Input rows:
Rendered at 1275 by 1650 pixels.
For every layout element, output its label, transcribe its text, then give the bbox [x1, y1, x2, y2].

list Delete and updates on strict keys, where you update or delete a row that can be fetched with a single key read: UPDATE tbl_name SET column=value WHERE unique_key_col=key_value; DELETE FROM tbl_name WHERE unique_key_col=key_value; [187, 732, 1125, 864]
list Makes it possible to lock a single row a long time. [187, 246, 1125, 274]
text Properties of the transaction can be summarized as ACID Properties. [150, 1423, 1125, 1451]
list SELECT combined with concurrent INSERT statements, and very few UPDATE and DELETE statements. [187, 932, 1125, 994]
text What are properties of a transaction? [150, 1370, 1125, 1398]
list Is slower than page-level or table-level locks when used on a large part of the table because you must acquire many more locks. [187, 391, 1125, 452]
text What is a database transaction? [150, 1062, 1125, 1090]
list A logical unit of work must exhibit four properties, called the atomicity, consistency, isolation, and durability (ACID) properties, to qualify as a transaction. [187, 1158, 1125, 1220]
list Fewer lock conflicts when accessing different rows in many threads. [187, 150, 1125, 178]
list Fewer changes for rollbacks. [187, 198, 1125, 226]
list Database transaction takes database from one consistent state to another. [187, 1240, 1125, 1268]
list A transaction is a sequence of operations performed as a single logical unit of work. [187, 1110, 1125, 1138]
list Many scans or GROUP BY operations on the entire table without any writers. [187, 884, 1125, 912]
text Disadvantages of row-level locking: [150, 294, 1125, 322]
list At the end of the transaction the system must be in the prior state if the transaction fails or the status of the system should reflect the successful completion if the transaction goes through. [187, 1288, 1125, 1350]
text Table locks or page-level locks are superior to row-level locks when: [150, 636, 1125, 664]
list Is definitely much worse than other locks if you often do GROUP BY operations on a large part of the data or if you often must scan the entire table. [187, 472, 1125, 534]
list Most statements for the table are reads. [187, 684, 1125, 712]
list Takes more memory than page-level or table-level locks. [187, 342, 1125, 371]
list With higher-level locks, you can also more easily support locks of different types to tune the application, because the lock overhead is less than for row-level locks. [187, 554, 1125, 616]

Job: Reproduce every line of the records above verbatim, with no changes.

Output of the exercise:
Rendered at 1275 by 1650 pixels.
For every layout element, output its label, transcribe its text, then give the bbox [x1, y1, x2, y2].

list Delete and updates on strict keys, where you update or delete a row that can be fetched with a single key read: UPDATE tbl_name SET column=value WHERE unique_key_col=key_value; DELETE FROM tbl_name WHERE unique_key_col=key_value; [187, 732, 1125, 864]
list Makes it possible to lock a single row a long time. [187, 246, 1125, 274]
text Properties of the transaction can be summarized as ACID Properties. [150, 1423, 1125, 1451]
list SELECT combined with concurrent INSERT statements, and very few UPDATE and DELETE statements. [187, 932, 1125, 994]
text What are properties of a transaction? [150, 1370, 1125, 1398]
list Is slower than page-level or table-level locks when used on a large part of the table because you must acquire many more locks. [187, 391, 1125, 452]
text What is a database transaction? [150, 1062, 1125, 1090]
list A logical unit of work must exhibit four properties, called the atomicity, consistency, isolation, and durability (ACID) properties, to qualify as a transaction. [187, 1158, 1125, 1220]
list Fewer lock conflicts when accessing different rows in many threads. [187, 150, 1125, 178]
list Fewer changes for rollbacks. [187, 198, 1125, 226]
list Database transaction takes database from one consistent state to another. [187, 1240, 1125, 1268]
list A transaction is a sequence of operations performed as a single logical unit of work. [187, 1110, 1125, 1138]
list Many scans or GROUP BY operations on the entire table without any writers. [187, 884, 1125, 912]
text Disadvantages of row-level locking: [150, 294, 1125, 322]
list At the end of the transaction the system must be in the prior state if the transaction fails or the status of the system should reflect the successful completion if the transaction goes through. [187, 1288, 1125, 1350]
text Table locks or page-level locks are superior to row-level locks when: [150, 636, 1125, 664]
list Is definitely much worse than other locks if you often do GROUP BY operations on a large part of the data or if you often must scan the entire table. [187, 472, 1125, 534]
list Most statements for the table are reads. [187, 684, 1125, 712]
list Takes more memory than page-level or table-level locks. [187, 342, 1125, 371]
list With higher-level locks, you can also more easily support locks of different types to tune the application, because the lock overhead is less than for row-level locks. [187, 554, 1125, 616]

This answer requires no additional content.